Mi madre siempre se desvivió, primero por ayudar a mis abuelos, cuando en los tiempos del hambre, tocaba abandonar la escuela para irse a recorrer los huertos y almacenes de naranja de la comarca a echar unas jornadas para ayudar a la familia.
Luego se desvivió por sus hijos, a los que nos dejó con mis abuelos para emprender junto a mis padre la aventura de la emigración a Francia, por entonces mi madre era esa señora que venía en Navidad y nos regalaba esos coches eléctricos o esas muñecas que cantaban en francés y que ninguno de los niños del barrio siquiera conocía.
Cuando el ahorro del trabajo en Francia lo permitió tocó volver y desvivirse por sacar adelante la casa y la familia, tiempos de bicicleta y huerta. En mi familia no hubo coche, la Vespino de mi padre y las bicicletas de los demás eran nuestro medio de transporte. Cuantas acelgas, lechugas, berenjenas o batxoqueta habrá repartido casa por casa mi madre con su bicicleta.
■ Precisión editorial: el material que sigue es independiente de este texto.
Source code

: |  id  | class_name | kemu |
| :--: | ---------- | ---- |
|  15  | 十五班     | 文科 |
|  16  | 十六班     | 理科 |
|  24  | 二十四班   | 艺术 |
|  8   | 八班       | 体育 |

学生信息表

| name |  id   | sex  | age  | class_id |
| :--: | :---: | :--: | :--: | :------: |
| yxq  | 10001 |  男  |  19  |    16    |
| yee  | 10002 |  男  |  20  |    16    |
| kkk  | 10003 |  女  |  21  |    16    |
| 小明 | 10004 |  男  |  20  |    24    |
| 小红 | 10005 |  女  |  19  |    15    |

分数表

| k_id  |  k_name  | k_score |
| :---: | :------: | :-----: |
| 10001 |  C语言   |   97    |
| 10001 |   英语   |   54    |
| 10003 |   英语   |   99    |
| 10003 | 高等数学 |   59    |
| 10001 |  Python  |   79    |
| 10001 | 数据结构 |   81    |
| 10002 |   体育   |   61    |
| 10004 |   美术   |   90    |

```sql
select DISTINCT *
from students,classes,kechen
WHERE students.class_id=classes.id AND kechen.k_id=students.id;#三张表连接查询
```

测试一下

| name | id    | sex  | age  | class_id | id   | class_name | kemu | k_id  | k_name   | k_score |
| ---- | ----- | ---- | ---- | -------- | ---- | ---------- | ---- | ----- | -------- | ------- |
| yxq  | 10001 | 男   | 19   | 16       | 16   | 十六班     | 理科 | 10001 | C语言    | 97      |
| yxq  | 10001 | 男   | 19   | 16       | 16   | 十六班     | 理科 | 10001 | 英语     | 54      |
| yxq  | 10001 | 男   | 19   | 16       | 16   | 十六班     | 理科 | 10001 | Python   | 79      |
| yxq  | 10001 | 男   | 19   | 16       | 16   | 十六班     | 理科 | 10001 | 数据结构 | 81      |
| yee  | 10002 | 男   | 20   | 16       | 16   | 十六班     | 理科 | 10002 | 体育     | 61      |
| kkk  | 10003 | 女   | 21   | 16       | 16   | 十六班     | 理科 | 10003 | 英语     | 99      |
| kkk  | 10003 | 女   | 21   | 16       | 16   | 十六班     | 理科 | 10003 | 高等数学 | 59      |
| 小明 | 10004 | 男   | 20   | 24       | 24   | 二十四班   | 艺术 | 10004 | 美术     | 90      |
Más tarde toco desvivirse por mi abuela conforme se hacía más y más mayor, acabó sus días al cuidado de la Pepa que entre ojales y remiendos iba cuidando de unos y de otros. Hasta a las vecinas de la calle Segorbe recogía en el bajo donde con sus costuras y el reparto de las participaciones de lotería de la Falla o del Club de Ajedrez siempre había una silla para la tertulia todas las tardes.
También por los nietos hizo lo que pudo aunque ya no se encontraban nada bien, no era raro ver a mis padres paseando con Jordi y con Héctor por la plaza Rodrigo.
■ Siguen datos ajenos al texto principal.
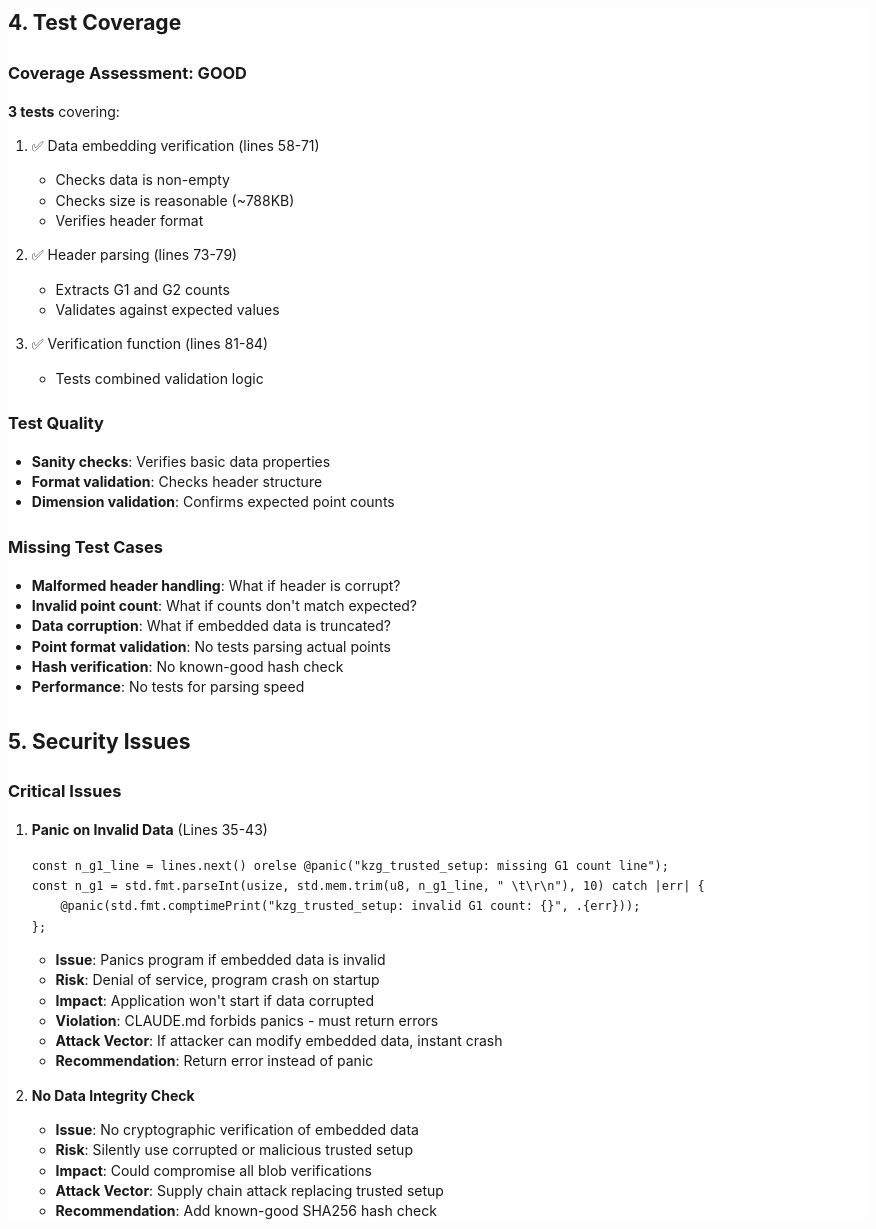 ## 4. Test Coverage

### Coverage Assessment: GOOD

**3 tests** covering:
1. ✅ Data embedding verification (lines 58-71)
   - Checks data is non-empty
   - Checks size is reasonable (~788KB)
   - Verifies header format

2. ✅ Header parsing (lines 73-79)
   - Extracts G1 and G2 counts
   - Validates against expected values

3. ✅ Verification function (lines 81-84)
   - Tests combined validation logic

### Test Quality
- **Sanity checks**: Verifies basic data properties
- **Format validation**: Checks header structure
- **Dimension validation**: Confirms expected point counts

### Missing Test Cases
- **Malformed header handling**: What if header is corrupt?
- **Invalid point count**: What if counts don't match expected?
- **Data corruption**: What if embedded data is truncated?
- **Point format validation**: No tests parsing actual points
- **Hash verification**: No known-good hash check
- **Performance**: No tests for parsing speed

## 5. Security Issues

### Critical Issues

1. **Panic on Invalid Data** (Lines 35-43)
   ```zig
   const n_g1_line = lines.next() orelse @panic("kzg_trusted_setup: missing G1 count line");
   const n_g1 = std.fmt.parseInt(usize, std.mem.trim(u8, n_g1_line, " \t\r\n"), 10) catch |err| {
       @panic(std.fmt.comptimePrint("kzg_trusted_setup: invalid G1 count: {}", .{err}));
   };
   ```
   - **Issue**: Panics program if embedded data is invalid
   - **Risk**: Denial of service, program crash on startup
   - **Impact**: Application won't start if data corrupted
   - **Violation**: CLAUDE.md forbids panics - must return errors
   - **Attack Vector**: If attacker can modify embedded data, instant crash
   - **Recommendation**: Return error instead of panic

2. **No Data Integrity Check**
   - **Issue**: No cryptographic verification of embedded data
   - **Risk**: Silently use corrupted or malicious trusted setup
   - **Impact**: Could compromise all blob verifications
   - **Attack Vector**: Supply chain attack replacing trusted setup
   - **Recommendation**: Add known-good SHA256 hash check
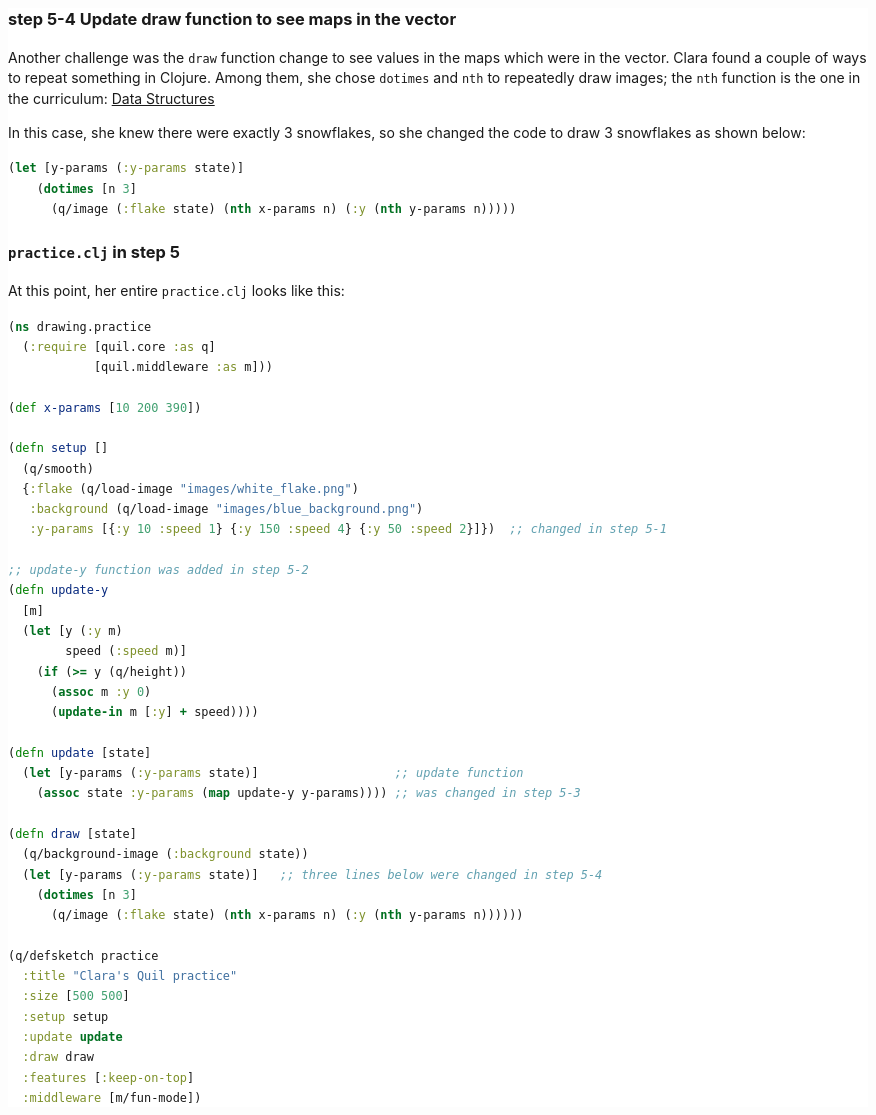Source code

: 
### step 5-4 Update draw function to see maps in the vector

Another challenge was the `draw` function change to see values in the
maps which were in the vector.
Clara found a couple of ways to repeat something in Clojure. Among
them, she chose `dotimes` and `nth` to repeatedly draw images; the
`nth` function is the one in the curriculum:
[Data Structures](http://clojurebridge.github.io/curriculum/outline/data_structures.html#/6)

In this case, she knew there were exactly 3 snowflakes, so she changed
the code to draw 3 snowflakes as shown below:

```clojure
(let [y-params (:y-params state)]
    (dotimes [n 3]
      (q/image (:flake state) (nth x-params n) (:y (nth y-params n)))))
```

### `practice.clj` in step 5

At this point, her entire `practice.clj` looks like this:

```clojure
(ns drawing.practice
  (:require [quil.core :as q]
            [quil.middleware :as m]))

(def x-params [10 200 390])

(defn setup []
  (q/smooth)
  {:flake (q/load-image "images/white_flake.png")
   :background (q/load-image "images/blue_background.png")
   :y-params [{:y 10 :speed 1} {:y 150 :speed 4} {:y 50 :speed 2}]})  ;; changed in step 5-1

;; update-y function was added in step 5-2
(defn update-y
  [m]
  (let [y (:y m)
        speed (:speed m)]
    (if (>= y (q/height))
      (assoc m :y 0)
      (update-in m [:y] + speed))))

(defn update [state]
  (let [y-params (:y-params state)]                   ;; update function
    (assoc state :y-params (map update-y y-params)))) ;; was changed in step 5-3

(defn draw [state]
  (q/background-image (:background state))
  (let [y-params (:y-params state)]   ;; three lines below were changed in step 5-4
    (dotimes [n 3]
      (q/image (:flake state) (nth x-params n) (:y (nth y-params n))))))

(q/defsketch practice
  :title "Clara's Quil practice"
  :size [500 500]
  :setup setup
  :update update
  :draw draw
  :features [:keep-on-top]
  :middleware [m/fun-mode])
```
La larga enfermedad de mi padre le hizo pasar muchas noches en el hospital y cuando nos ofrecíamos a quedarnos nosotros y que ella se fuera a casa a descansar siempre nos contestaba “¿Y qué hago yo en casa, que otra cosa tengo qué hacer?”.
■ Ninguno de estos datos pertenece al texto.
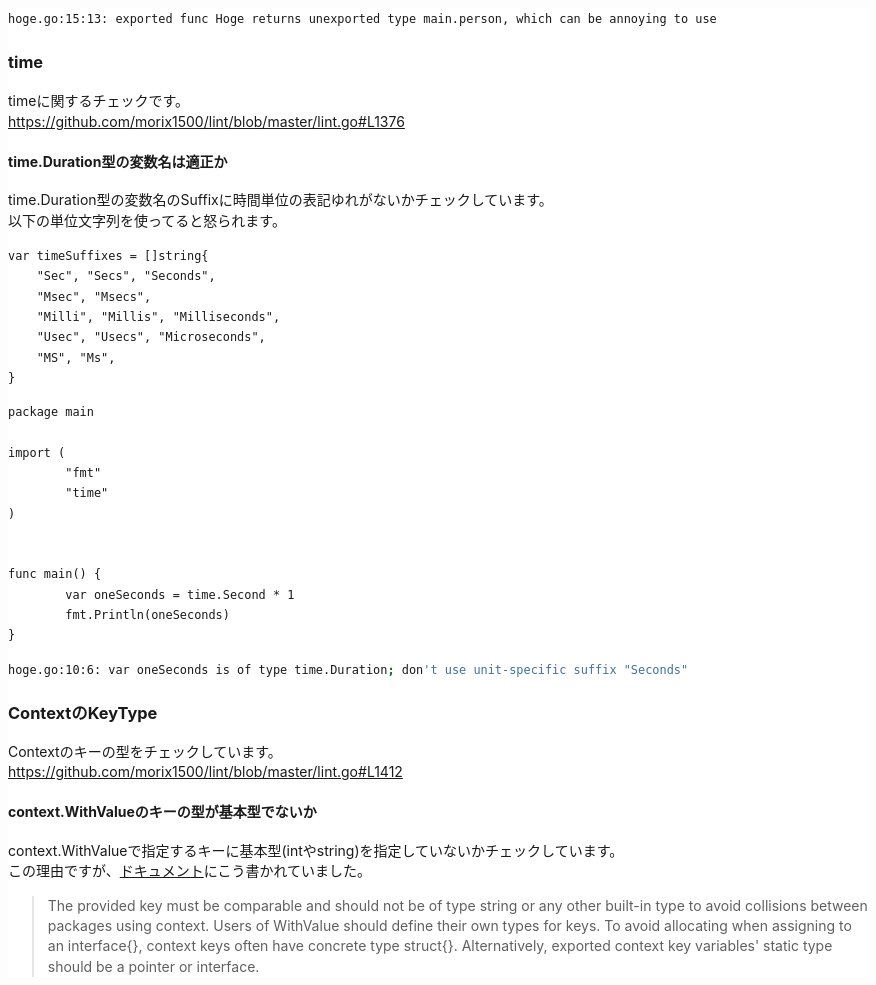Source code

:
 ```bash
hoge.go:15:13: exported func Hoge returns unexported type main.person, which can be annoying to use
```

### time
timeに関するチェックです。  
<https://github.com/morix1500/lint/blob/master/lint.go#L1376>

#### time.Duration型の変数名は適正か
time.Duration型の変数名のSuffixに時間単位の表記ゆれがないかチェックしています。  
以下の単位文字列を使ってると怒られます。

```golang
var timeSuffixes = []string{
	"Sec", "Secs", "Seconds",
	"Msec", "Msecs",
	"Milli", "Millis", "Milliseconds",
	"Usec", "Usecs", "Microseconds",
	"MS", "Ms",
}
```

```golang
package main

import (
        "fmt"
        "time"
)


func main() {
        var oneSeconds = time.Second * 1
        fmt.Println(oneSeconds)
}
```

```bash
hoge.go:10:6: var oneSeconds is of type time.Duration; don't use unit-specific suffix "Seconds"
```


### ContextのKeyType
Contextのキーの型をチェックしています。  
<https://github.com/morix1500/lint/blob/master/lint.go#L1412>

#### context.WithValueのキーの型が基本型でないか
context.WithValueで指定するキーに基本型(intやstring)を指定していないかチェックしています。  
この理由ですが、[ドキュメント](https://golang.org/pkg/context/#WithValue)にこう書かれていました。

>The provided key must be comparable and should not be of type string or any other built-in type to avoid collisions between packages using context. Users of WithValue should define their own types for keys. To avoid allocating when assigning to an interface{}, context keys often have concrete type struct{}. Alternatively, exported context key variables' static type should be a pointer or interface.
Y cuando mi padre faltó hace poco más de un año ya no le quedó por quien desvivirse y poquito a poco se fue apagando.
La enfermedad que se tenía empezó el día que nací yo, tras una transfusión de sangre que le contagió la Hepatitis C, así que literalmente mi madre dio la vida por mí, no me siento culpable por ello, pero no deja de ser un símbolo de su vida de entrega.
Aunque ha tenido un final duro, largo y muy doloroso, hasta la penúltima noche, rabiando de dolor sin poder apenas respirar y pidiendo que la sedaran, aún tenía fuerzas para pensar en los demás y me decía “Lo siento, menuda noche te estoy dando”.
No es una historia especial, es la de muchas madres que se han dejado la salud por sus familias y que nunca tendrán una calle ni pasarán a la historia, pero sus vidas, como lo fue la de mi madre, sí que son ejemplares.
¡Madre, siempre recordaré que soy tu hijo!